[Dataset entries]
···

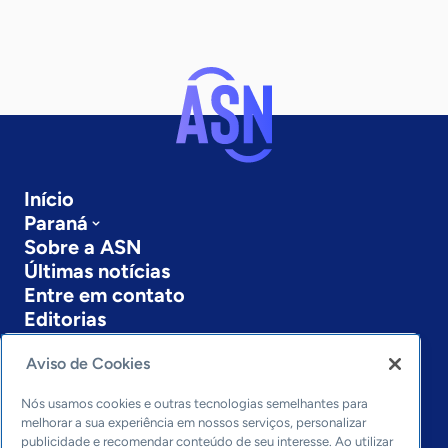
Início
Paraná
Sobre a ASN
Últimas notícias
Entre em contato
Editorias
Economia & Política
Aviso de Cookies
Inovação & Tecnologia
Cultura empreendedora
Nós usamos cookies e outras tecnologias semelhantes para
melhorar a sua experiência em nossos serviços, personalizar
Dados
publicidade e recomendar conteúdo de seu interesse. Ao utilizar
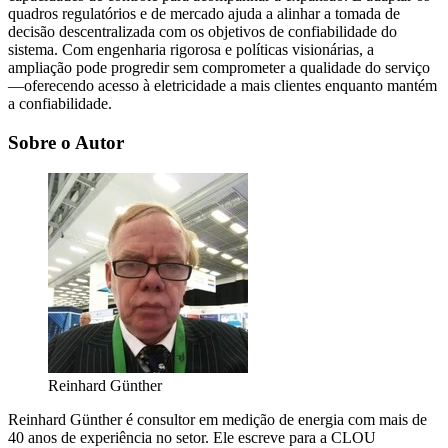
quadros regulatórios e de mercado ajuda a alinhar a tomada de
decisão descentralizada com os objetivos de confiabilidade do
sistema. Com engenharia rigorosa e políticas visionárias, a
ampliação pode progredir sem comprometer a qualidade do serviço
—oferecendo acesso à eletricidade a mais clientes enquanto mantém
a confiabilidade.
Sobre o Autor
Reinhard Günther
Reinhard Günther é consultor em medição de energia com mais de
40 anos de experiência no setor. Ele escreve para a CLOU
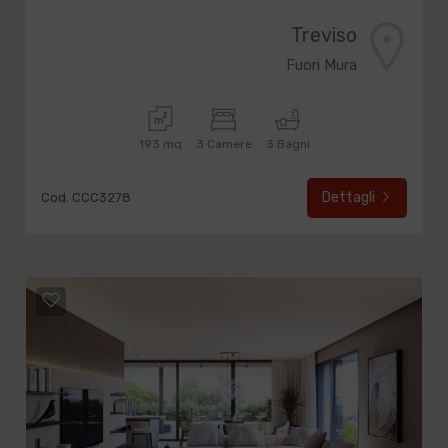
Treviso
Fuori Mura
193 mq
3 Camere
3 Bagni
Dettagli
Cod. CCC3278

···

Required work >> Rewrite the entries as a JSON list of strings, one string per line with blank lines skipped, covering the line that contains "quadros regulatórios e" through the end of the entries, inclusive. Leave the pictures out.

Answer below >>
[
  "quadros regulatórios e de mercado ajuda a alinhar a tomada de",
  "decisão descentralizada com os objetivos de confiabilidade do",
  "sistema. Com engenharia rigorosa e políticas visionárias, a",
  "ampliação pode progredir sem comprometer a qualidade do serviço",
  "—oferecendo acesso à eletricidade a mais clientes enquanto mantém",
  "a confiabilidade.",
  "Sobre o Autor",
  "Reinhard Günther",
  "Reinhard Günther é consultor em medição de energia com mais de",
  "40 anos de experiência no setor. Ele escreve para a CLOU",
  "Treviso",
  "Fuori Mura",
  "193 mq",
  "3 Camere",
  "3 Bagni",
  "Dettagli",
  "Cod. CCC3278"
]